#### Given passage:
┌────────
And they assume that you're already familiar with how Hadoop and MapReduce work, so they don't dive into the details of the APIs which they use in this book—Those topics have already been covered thoroughly in other books, and they focus on analytics. In their own words
The motivation for us to write this book was to fill a missing gap we saw in a lot of new MapReduce developers. They had learned how to use the system, got comfortable with writing MapReduce, but were lacking the experience to understand how to do things right or well. The intent of this book is to prevent you from having to make some of your own mistakes by educating you on how experts have figured out how to solve problems with MapReduce. So, in some ways, this book can be viewed as an intermediate or advanced MapReduce developer resource, but we think early beginners and gurus will find use out of it.
One thing I appreciated a lot was the way the authors answer the question, "So why should we use Java MapReduce in Hadoop at all when we have options like Pig and Hive?". They point out two core reasons for spending time explaining how to implement something in hundreds of lines of code when the same can be accomplished in a couple lines with, say, Pig and Hive. In their own words
First, there is conceptual value in understanding the lower-level workings of a system like MapReduce. The developer that understands how Pig actually performs a reduce-side join will make smarter decisions. Using Pig or Hive without understanding MapReduce can lead to some dangerous situations.... 
Second, Pig and Hive aren’t there yet in terms of full functionality and maturity (as of 2012). It is obvious that they haven’t reached their full potential yet. Right now, they simply can’t tackle all of the problems in the ways that Java MapReduce can.
└────────
#### Records supplied:
┌────────
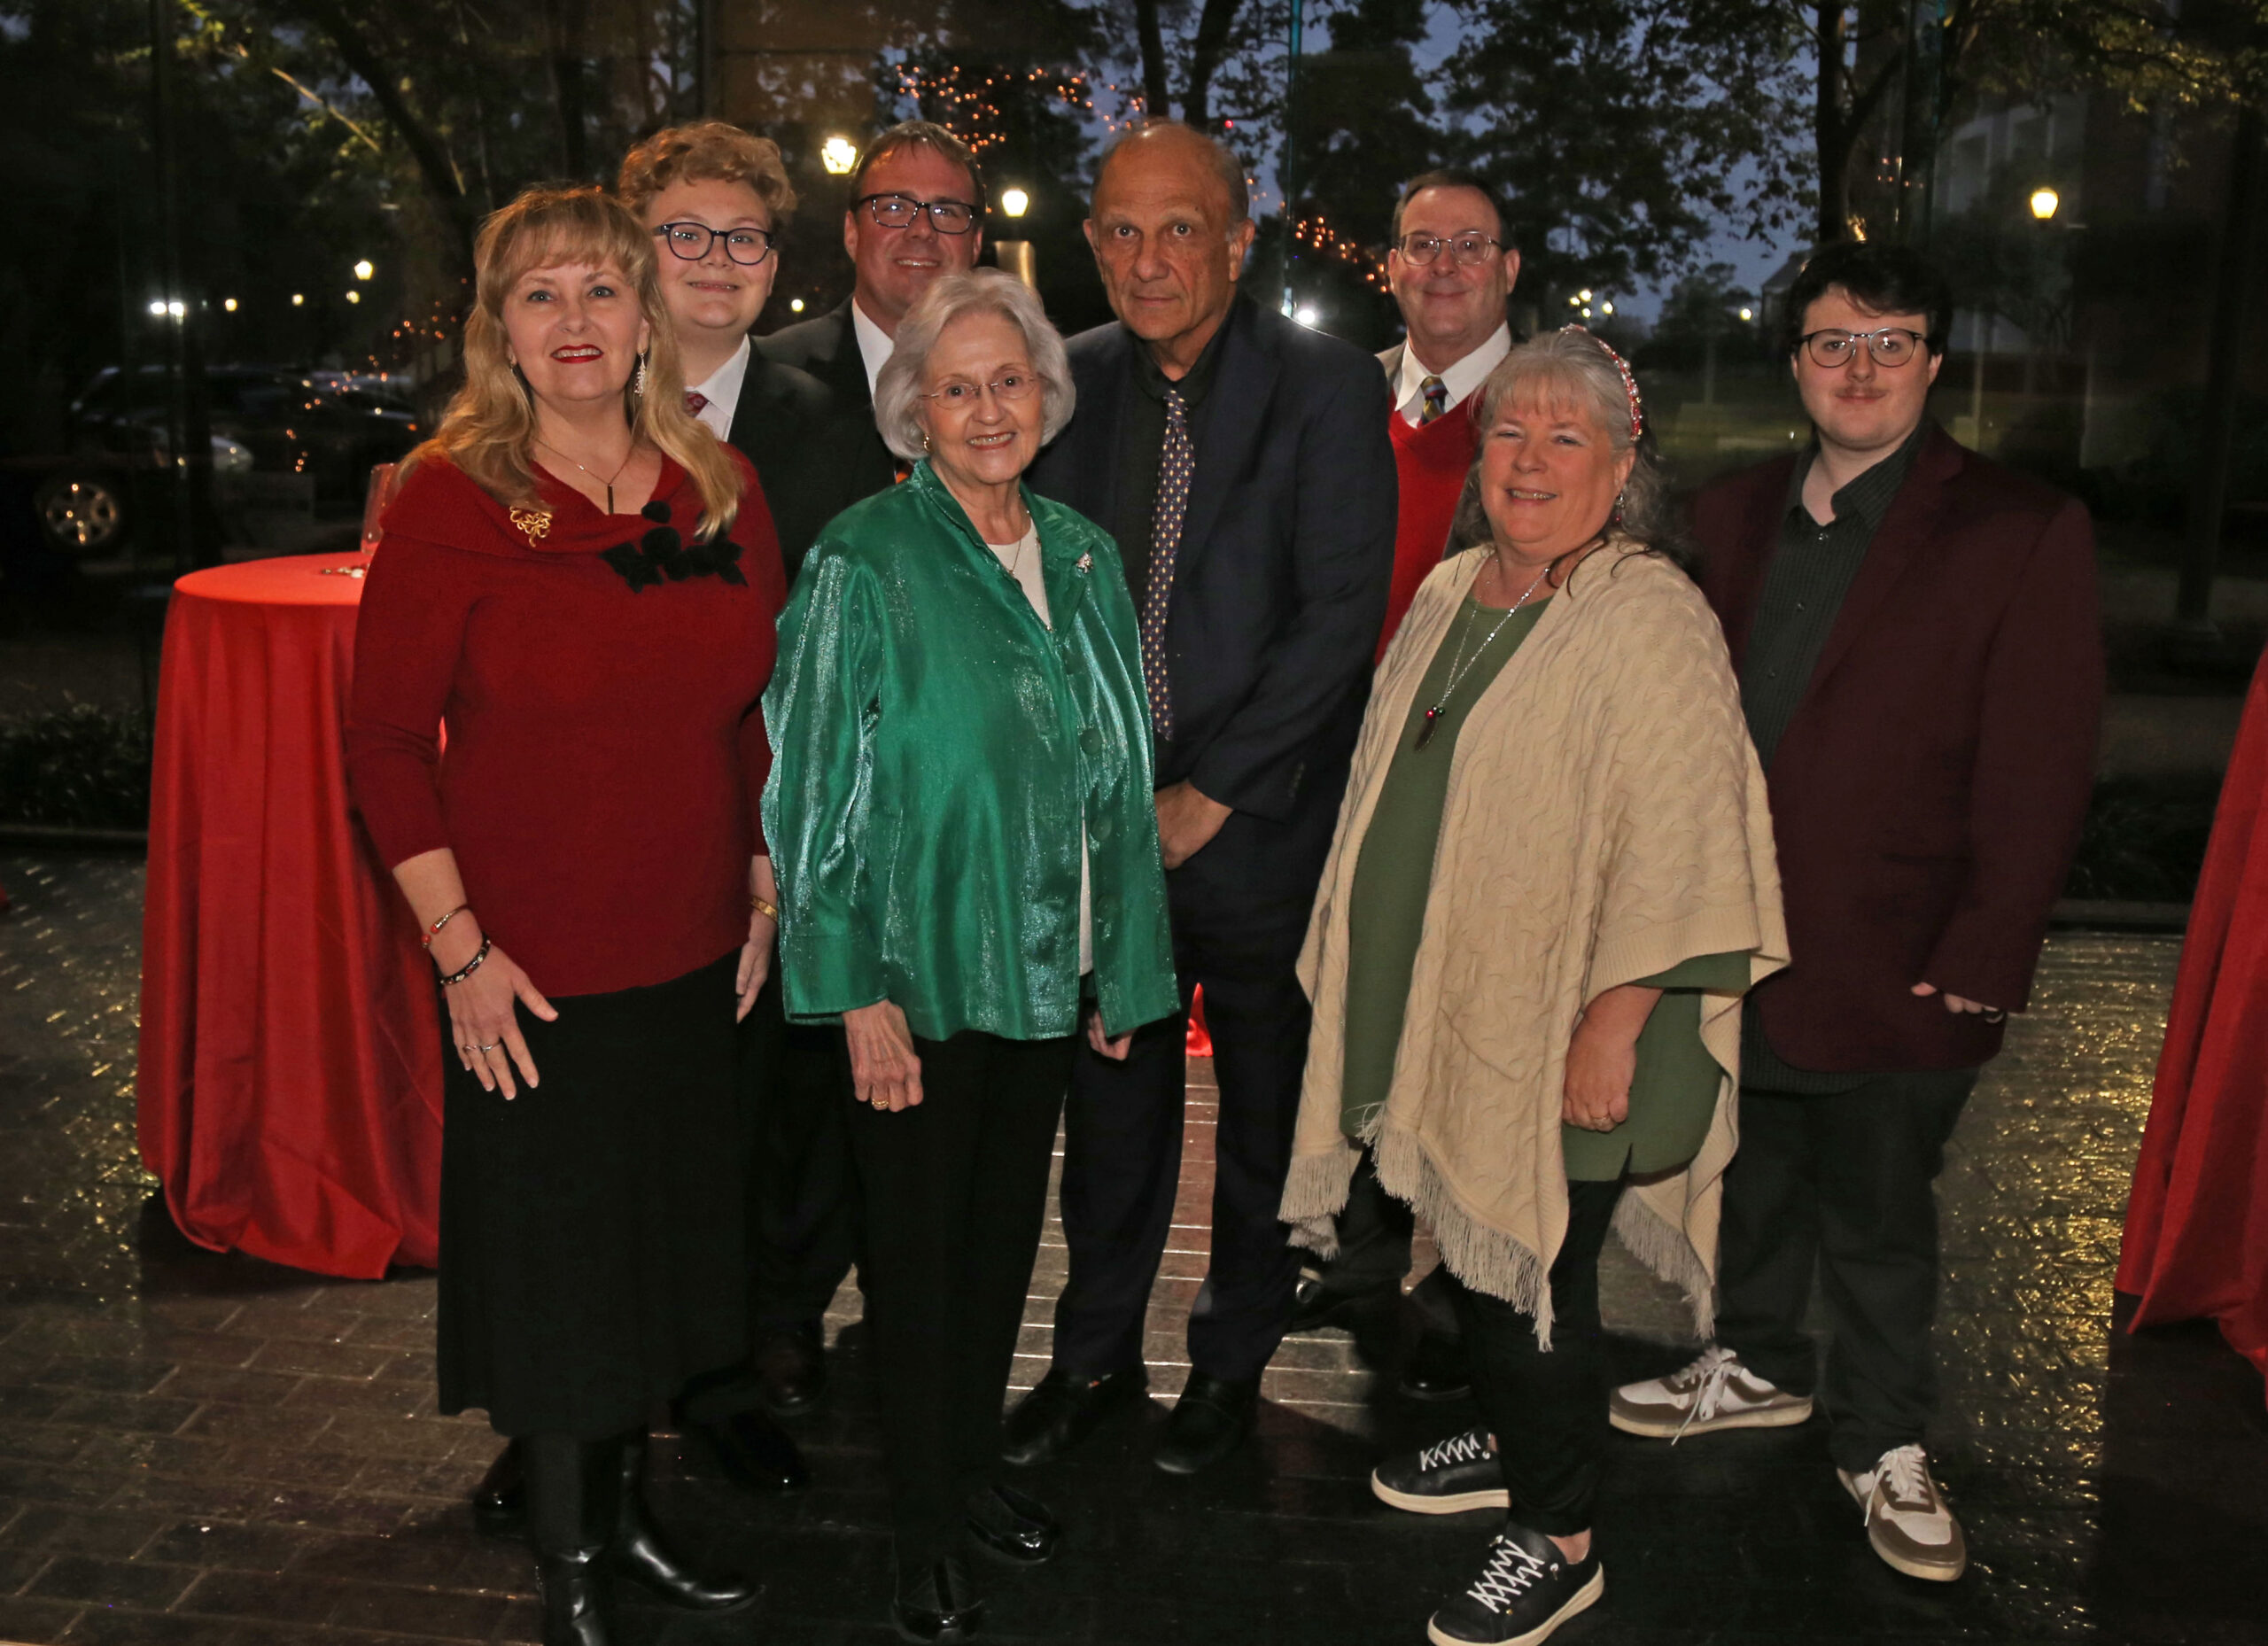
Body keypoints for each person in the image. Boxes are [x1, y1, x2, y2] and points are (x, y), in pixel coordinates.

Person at [1280, 329, 1787, 1646]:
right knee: (1481, 1247)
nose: (1531, 459)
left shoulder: (1645, 616)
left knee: (1531, 1274)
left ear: (1624, 471)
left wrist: (1613, 1018)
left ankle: (1561, 1535)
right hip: (1458, 1001)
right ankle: (1518, 1447)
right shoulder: (1454, 590)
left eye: (1570, 437)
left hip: (1588, 1024)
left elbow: (1690, 840)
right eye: (1510, 431)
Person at [1609, 241, 2103, 1584]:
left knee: (1880, 1215)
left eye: (1892, 342)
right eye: (1834, 341)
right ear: (1796, 363)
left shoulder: (2019, 526)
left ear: (1936, 363)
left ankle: (1884, 1436)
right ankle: (1761, 1360)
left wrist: (1990, 948)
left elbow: (2044, 761)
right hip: (1745, 938)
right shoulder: (1728, 514)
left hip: (1907, 951)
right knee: (1759, 1174)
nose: (1861, 366)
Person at [345, 185, 786, 1646]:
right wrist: (459, 948)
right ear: (502, 330)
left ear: (646, 313)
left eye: (604, 288)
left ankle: (632, 1521)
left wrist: (763, 886)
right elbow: (385, 748)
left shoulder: (713, 486)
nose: (579, 320)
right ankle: (570, 1565)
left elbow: (749, 713)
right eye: (544, 295)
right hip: (527, 965)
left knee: (661, 1258)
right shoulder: (450, 499)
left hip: (689, 949)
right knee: (561, 1279)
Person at [764, 268, 1178, 1642]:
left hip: (1046, 975)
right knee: (918, 1266)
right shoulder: (863, 559)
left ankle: (971, 1467)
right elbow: (808, 789)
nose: (989, 407)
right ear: (914, 414)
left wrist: (1123, 970)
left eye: (1010, 382)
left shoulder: (1082, 554)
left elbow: (1122, 783)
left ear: (1045, 399)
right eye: (959, 387)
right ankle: (922, 1526)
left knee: (1004, 1249)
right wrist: (853, 991)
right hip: (919, 978)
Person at [1007, 120, 1397, 1477]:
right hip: (1107, 832)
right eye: (1119, 228)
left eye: (1180, 227)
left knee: (1264, 1116)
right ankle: (1093, 1360)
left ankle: (1229, 1366)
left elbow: (1341, 613)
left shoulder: (1330, 387)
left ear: (1240, 238)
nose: (1147, 256)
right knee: (1109, 1115)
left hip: (1265, 831)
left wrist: (1214, 792)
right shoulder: (1069, 383)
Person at [616, 118, 870, 1469]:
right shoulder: (570, 395)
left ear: (776, 261)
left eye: (747, 237)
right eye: (686, 233)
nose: (719, 260)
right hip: (602, 835)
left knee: (749, 1121)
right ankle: (576, 1404)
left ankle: (722, 1374)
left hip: (769, 828)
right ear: (636, 250)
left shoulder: (833, 430)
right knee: (604, 1128)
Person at [1286, 167, 1522, 1401]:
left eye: (1468, 246)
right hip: (1336, 761)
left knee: (1464, 1023)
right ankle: (1365, 1257)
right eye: (1420, 246)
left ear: (1509, 270)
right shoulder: (1343, 396)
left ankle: (1471, 1276)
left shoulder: (1554, 407)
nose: (1442, 268)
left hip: (1474, 778)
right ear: (1389, 266)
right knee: (1358, 1011)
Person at [758, 120, 988, 491]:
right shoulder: (765, 374)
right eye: (895, 207)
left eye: (947, 212)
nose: (922, 230)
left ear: (976, 243)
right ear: (852, 233)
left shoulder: (1016, 391)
└────────
#### Directions for this task:
Answer these questions from the book review:
(a) With what two things do the authors assume readers are already familiar?
(b) Which Pig operation does the review give as something a developer should understand at the lower level?
(c) As of what year do the authors say Pig and Hive lacked full functionality and maturity?
The items have no connection to the text.

#### Reply:
(a) Hadoop and MapReduce.
(b) A reduce-side join.
(c) 2012.